__Passage__.
Segment Open
If you run ACX Check after AudioBook Mastering, then the first five minutes is probably OK. Mastering makes everything match. If you’re trying to read directly into audio book specifications or using another protocol, then you have no choice. Any voice variation anywhere in the performance may violate ACX technical testing and get flagged.
One of the tools is only good for 37 minutes and I forget which. So long chapters is Not Good.
That would seem simple but everybody fails noise because the specification means your background noise (room tone) has to be 1000 times quieter than your voice. Nobody can meet that in the average home or apartment. We’re all living in noise bubbles.
Thus, of the 3 checks, (overload protection (Peak), loudness (RMS) and background noise volume) I guess that, after I run the stack of 3 processes, I don’t think it’d be possible for my track to have overload or loundness anyway.
So only background noise would be left.
In theory, some parts of my track would have more background noise than others, so if i only check the first 5 minutes, then (i theory) i might miss a bit of noise at the end. Which i didnt catch for some reason during “noise removal”
ACX is expecting the Room Tone at the beginning and end to match and the background noise not to wander during the performance. That’s one reason our AudioBook Mastering, if that’s the one you used, doesn’t have a compressor in it. Compressors create problems.
ACX Check is not reliable during a spoken performance. It depends on at least 3/4 second of pure, clean background noise (Room Tone) to work right. Even if someone theatrically pauses for that long, they will be breathing heavily in that time and give a silly high (invalid) noise reading.
In theory, some parts of my track would have more background noise than others,
If you announce by walking around the room with a portable microphone, then yes. But if you have a stable recording environment, you should be able to crank out page after page with little or no background variation.
6dB volume change, in English, means half and double. That’s very serious sound change. Even if you have to set up a portable studio each time you announce, make sure your recording settings are the same and your spacing is about right, and that should work.
You should know that recording on a Windows machine can be an exercise. Data Errors with clicks and pops, forced Internal Sound Processing, Game and Skype fights, Sound routing errors and Virus Conflicts. That’s the short list. About the second or third week of fighting with your computer, it is recommended you stop using it to record. Record on a stand-alone sound recorder.
Segment Closed
__Records from a collection__.
Segment Open
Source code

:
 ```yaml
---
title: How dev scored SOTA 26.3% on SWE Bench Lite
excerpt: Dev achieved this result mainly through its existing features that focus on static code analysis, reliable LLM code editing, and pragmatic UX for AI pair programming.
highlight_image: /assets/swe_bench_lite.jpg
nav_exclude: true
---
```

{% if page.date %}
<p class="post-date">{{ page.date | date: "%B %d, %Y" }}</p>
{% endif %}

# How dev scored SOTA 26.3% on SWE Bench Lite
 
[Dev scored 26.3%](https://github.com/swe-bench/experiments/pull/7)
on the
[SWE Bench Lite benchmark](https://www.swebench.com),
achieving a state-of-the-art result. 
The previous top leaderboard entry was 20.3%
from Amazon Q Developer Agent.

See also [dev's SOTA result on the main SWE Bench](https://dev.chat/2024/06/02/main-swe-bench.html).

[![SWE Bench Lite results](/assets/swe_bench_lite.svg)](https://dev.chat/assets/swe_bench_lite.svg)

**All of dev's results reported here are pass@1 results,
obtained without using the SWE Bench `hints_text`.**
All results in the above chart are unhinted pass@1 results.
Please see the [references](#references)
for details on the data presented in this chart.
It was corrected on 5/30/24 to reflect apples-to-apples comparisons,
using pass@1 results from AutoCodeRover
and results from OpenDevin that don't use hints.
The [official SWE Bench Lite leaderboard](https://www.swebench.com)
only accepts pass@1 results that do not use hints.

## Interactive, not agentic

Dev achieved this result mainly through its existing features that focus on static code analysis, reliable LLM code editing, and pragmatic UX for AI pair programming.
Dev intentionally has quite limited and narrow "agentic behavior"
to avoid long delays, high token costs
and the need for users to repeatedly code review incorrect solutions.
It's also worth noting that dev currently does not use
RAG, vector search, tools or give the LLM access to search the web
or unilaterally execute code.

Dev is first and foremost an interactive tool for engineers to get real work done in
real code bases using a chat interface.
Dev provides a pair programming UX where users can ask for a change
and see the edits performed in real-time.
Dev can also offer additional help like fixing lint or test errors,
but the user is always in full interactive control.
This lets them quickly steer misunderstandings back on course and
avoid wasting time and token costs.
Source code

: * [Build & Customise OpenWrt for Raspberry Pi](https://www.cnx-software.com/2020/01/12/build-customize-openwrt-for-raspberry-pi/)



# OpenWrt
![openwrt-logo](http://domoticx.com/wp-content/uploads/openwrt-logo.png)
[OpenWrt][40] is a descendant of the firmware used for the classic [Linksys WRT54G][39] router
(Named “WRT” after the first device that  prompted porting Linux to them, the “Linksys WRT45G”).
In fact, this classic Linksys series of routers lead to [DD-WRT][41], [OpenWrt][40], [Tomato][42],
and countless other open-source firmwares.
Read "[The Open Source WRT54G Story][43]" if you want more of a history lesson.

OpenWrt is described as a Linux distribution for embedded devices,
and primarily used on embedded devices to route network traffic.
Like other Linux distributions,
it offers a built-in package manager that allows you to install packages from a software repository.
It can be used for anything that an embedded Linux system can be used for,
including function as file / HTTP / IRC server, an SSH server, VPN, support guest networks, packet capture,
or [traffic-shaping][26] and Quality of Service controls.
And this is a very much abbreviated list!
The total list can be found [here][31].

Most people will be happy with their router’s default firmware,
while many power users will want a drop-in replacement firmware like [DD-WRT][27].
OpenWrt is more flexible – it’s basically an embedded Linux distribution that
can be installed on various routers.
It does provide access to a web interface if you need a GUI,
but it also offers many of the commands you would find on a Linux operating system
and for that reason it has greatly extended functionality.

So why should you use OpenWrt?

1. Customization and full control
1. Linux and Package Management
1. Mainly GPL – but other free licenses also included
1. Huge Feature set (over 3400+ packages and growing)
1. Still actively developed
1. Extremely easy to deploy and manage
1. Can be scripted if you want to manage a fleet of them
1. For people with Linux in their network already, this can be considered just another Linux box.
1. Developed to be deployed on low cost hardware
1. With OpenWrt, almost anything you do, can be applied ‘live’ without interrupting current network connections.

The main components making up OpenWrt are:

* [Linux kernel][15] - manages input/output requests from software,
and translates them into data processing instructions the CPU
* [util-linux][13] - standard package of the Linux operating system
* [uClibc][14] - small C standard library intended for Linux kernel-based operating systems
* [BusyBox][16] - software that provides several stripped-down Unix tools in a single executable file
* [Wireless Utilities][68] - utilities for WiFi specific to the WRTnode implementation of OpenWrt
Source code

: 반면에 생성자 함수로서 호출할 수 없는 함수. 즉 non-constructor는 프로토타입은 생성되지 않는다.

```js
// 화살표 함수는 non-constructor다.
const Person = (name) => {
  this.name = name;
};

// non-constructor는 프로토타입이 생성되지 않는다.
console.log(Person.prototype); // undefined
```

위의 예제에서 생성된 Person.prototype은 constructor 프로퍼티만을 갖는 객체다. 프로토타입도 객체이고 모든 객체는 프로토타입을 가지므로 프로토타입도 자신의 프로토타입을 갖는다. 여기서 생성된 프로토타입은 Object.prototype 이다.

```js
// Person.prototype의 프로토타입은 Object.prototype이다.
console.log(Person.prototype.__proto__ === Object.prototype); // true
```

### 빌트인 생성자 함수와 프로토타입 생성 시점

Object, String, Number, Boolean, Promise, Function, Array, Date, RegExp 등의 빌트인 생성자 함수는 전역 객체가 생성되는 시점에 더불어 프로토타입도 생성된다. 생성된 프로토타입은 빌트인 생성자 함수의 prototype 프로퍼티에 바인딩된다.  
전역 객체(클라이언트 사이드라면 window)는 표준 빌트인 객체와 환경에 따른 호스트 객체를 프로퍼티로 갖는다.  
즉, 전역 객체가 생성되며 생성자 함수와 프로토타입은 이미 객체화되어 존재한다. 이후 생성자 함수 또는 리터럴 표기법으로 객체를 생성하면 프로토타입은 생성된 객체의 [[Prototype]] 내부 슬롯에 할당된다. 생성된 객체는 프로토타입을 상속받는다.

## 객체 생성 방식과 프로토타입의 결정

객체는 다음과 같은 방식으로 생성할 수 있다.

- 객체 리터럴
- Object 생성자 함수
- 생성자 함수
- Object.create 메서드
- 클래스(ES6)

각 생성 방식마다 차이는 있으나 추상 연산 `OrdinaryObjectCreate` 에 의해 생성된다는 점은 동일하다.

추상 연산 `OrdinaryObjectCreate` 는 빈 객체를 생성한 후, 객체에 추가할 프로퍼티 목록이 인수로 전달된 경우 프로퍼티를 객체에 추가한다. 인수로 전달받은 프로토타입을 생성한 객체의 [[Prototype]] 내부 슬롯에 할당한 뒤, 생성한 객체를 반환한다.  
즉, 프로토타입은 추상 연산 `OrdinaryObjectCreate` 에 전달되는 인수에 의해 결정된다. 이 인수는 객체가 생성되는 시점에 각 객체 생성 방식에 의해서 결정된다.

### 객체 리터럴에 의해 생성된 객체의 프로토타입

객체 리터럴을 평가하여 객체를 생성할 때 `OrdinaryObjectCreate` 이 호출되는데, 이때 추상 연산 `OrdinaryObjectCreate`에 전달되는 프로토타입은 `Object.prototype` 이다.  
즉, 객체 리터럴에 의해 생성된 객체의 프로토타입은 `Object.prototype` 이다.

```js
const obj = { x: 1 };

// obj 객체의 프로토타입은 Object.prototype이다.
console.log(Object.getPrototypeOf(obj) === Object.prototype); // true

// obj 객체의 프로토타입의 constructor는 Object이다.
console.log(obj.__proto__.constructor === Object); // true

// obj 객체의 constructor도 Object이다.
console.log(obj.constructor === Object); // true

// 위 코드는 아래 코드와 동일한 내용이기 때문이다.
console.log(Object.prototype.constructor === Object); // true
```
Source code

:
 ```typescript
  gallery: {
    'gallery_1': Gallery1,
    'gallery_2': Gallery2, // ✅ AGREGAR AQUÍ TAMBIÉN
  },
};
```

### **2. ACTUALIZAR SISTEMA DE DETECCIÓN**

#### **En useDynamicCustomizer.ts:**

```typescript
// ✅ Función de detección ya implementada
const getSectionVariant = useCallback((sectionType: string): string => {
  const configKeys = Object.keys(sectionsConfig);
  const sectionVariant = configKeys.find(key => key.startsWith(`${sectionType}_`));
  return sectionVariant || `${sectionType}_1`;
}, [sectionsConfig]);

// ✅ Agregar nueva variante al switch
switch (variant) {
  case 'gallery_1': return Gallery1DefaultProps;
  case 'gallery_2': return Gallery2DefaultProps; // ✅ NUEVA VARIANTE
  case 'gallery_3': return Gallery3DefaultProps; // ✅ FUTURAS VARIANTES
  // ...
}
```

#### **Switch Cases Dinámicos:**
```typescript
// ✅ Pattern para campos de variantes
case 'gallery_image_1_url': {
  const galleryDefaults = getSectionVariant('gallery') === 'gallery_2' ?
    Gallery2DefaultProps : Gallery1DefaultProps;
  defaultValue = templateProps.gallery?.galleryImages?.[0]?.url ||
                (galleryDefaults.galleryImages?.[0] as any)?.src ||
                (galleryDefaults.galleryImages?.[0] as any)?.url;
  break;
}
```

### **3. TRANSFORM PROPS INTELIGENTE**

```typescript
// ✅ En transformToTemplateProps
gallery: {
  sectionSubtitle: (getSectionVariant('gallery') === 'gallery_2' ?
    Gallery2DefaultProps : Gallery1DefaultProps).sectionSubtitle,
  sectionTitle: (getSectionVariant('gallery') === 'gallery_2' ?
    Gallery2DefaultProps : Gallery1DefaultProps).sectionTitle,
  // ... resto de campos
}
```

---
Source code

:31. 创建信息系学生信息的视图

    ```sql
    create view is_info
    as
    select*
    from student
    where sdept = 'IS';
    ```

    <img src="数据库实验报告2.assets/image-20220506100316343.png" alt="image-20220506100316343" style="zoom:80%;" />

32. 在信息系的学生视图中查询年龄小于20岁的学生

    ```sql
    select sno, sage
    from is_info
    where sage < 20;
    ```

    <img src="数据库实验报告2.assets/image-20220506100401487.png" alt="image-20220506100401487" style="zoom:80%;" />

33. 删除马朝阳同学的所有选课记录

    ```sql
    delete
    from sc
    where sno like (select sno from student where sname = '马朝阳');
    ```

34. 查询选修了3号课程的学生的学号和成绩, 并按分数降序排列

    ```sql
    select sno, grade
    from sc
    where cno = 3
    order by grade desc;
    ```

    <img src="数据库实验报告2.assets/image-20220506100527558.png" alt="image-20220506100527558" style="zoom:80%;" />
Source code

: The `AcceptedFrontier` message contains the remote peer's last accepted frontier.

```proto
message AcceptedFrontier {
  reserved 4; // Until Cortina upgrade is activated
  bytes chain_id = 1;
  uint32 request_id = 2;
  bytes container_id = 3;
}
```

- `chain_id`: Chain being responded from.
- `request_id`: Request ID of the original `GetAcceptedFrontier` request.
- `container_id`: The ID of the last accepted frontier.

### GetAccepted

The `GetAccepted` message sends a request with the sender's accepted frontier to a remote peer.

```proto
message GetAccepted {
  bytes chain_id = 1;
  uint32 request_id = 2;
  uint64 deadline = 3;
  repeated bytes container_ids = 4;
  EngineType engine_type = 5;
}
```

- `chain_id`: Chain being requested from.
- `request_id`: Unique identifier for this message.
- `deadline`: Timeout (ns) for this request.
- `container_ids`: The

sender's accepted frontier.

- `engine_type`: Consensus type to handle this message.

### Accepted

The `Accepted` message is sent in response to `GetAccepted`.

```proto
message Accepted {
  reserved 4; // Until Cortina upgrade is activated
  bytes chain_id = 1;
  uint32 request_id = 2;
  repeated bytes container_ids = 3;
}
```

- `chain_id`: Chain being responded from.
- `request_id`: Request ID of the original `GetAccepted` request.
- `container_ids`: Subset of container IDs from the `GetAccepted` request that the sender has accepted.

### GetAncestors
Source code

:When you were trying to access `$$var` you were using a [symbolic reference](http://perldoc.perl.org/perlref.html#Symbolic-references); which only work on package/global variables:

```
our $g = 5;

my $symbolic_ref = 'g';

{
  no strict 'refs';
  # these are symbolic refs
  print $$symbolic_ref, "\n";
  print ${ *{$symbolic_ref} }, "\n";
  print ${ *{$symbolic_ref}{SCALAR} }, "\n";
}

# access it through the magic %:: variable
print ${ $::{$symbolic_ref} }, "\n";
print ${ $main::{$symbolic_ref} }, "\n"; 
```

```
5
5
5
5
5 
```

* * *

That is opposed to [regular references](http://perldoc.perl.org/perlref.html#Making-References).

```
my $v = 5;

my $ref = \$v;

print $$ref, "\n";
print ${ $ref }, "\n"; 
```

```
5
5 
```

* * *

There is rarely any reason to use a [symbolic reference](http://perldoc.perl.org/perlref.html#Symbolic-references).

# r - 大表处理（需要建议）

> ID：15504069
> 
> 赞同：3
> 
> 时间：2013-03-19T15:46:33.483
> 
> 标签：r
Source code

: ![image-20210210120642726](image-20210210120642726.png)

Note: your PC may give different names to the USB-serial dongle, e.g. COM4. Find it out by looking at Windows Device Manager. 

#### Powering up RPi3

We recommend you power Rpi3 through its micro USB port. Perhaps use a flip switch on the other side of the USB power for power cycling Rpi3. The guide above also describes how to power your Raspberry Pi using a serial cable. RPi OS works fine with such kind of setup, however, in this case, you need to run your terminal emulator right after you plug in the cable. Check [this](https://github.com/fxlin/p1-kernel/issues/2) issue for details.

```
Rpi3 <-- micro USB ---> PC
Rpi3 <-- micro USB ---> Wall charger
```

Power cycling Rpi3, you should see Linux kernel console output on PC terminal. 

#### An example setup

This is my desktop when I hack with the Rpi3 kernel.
Segment Closed
__Things to do__.
1/ Translate this sentence from the audiobook recording discussion into Spanish: "ACX Check is not reliable during a spoken performance."
2/ According to the audiobook recording discussion, how much pure, clean background noise does ACX Check need in order to work right?

__Responses__.
1/ ACX Check no es fiable durante una interpretación hablada.

2/ At least 3/4 second of Room Tone.